1. Of the plaintiffs' lawsuit, the second preliminary claim part, and the plaintiff B's lawsuit, the board of directors of September 19, 2015 shall D.

Reasons

1. Facts of recognition;

A. The Plaintiff A was appointed as the Defendant’s internal director on January 9, 2015, and was appointed as the Defendant’s representative director on April 25, 2015, and Plaintiff B was appointed as the Defendant’s internal director on August 9, 2012.
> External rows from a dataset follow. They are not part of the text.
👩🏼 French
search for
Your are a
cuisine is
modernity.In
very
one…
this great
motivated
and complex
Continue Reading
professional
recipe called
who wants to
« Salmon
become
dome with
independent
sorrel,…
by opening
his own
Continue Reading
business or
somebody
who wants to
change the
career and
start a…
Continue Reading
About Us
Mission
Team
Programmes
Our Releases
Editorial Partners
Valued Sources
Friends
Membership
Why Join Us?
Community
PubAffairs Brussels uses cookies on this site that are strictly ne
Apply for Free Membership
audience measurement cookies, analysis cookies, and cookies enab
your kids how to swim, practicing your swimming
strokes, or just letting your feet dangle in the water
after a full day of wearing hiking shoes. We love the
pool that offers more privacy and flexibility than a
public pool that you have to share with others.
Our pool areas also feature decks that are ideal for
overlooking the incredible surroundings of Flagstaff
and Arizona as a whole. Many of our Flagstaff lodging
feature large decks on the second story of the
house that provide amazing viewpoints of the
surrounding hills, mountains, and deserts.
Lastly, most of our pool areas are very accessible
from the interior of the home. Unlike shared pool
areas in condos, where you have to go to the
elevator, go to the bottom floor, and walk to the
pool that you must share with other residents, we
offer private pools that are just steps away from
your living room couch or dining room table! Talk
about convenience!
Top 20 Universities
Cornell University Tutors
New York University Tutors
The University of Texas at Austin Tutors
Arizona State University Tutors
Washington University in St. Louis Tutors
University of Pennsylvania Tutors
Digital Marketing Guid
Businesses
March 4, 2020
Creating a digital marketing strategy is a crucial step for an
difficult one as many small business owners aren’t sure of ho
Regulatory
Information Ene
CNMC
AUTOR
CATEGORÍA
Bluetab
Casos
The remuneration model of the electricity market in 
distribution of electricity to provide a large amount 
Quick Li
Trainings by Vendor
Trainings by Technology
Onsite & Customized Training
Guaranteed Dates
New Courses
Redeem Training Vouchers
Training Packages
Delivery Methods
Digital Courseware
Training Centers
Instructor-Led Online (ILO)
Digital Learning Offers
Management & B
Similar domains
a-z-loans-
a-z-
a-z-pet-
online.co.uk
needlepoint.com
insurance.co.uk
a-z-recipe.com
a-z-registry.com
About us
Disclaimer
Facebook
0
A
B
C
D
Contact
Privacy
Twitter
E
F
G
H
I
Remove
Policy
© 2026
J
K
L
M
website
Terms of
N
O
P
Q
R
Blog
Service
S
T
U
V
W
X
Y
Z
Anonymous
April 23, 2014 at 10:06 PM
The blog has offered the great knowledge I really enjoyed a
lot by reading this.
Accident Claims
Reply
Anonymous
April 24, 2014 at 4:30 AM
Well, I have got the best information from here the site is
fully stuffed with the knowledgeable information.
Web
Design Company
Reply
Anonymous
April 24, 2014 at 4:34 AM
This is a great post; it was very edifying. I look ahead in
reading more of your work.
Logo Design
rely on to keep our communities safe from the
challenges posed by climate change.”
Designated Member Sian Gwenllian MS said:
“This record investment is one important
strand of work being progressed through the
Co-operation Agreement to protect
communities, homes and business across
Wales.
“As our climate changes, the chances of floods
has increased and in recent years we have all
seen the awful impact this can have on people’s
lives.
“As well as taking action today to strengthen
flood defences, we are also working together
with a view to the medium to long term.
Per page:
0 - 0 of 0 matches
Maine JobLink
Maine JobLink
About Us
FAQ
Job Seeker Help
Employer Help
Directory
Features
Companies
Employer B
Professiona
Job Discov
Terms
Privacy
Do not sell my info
B. G holding F, F, 1,600 shares (5%) owned 1,60 shares (10%) among the Defendant’s shares issued by the Defendant’s decision to permit the convocation of a general meeting of shareholders, and F, 1,600 shares (10%) owned 1,60 shares (5%) were required to the Defendant to convene a special general meeting of shareholders on March 6, 2015 and on March 24, 2015, on the ground that the Defendant did not hold a provisional general meeting of shareholders, but the Defendant applied for a temporary general meeting of shareholders as Seoul Southern Southern District Court 2015 Non-hap10014.

On August 11, 2015, the above court decided to permit the convening of the instant general meeting of shareholders, where “the appointment of Speaker pro tempore” and “the appointment of internal directors toG, H, and D” are the subject of “the appointment of internal directors.”

C. On September 4, 2015, hereinafter referred to as “the shareholders’ meeting of this case”) is the shareholders’ meeting of this case.

(1) On August 20, 2015, E, F, and G notified the Defendant’s shareholders to convene a temporary general meeting of shareholders, namely, appointment of the Speaker pro tempore and appointment of internal directors on September 4, 2015, based on the instant decision to permit the convocation of the general meeting of shareholders. On the following day, the notice of convening a temporary general meeting of shareholders reached all the Defendant’s shareholders.

2) The shareholders’ general meeting of this case attended E, F, G and shareholders I (40% of the total number of issued shares, 40% of the total number of issued shares), J (1,120, 7%) and K (480, 3%) as shareholders L (2,400 shares, 15% of the shares), H attended as shareholders’ representatives, and shareholders M (1,600 shares, 10% of the shares, and 10% of the shares were not the shareholders M (1,60 shares, 10% of the shares). 3) The resolution was made to appoint D as the Speaker pro tempore, who is the 7,520 shares, opposing 6,80 shares.

4 The agenda item for the appointment of internal directors at the general meeting of shareholders of this case was carried out by the Speaker pro temporeD, and a resolution was made to appoint D, G, and H as each internal director, respectively, with 7,520 shares, opposing 6,880 shares.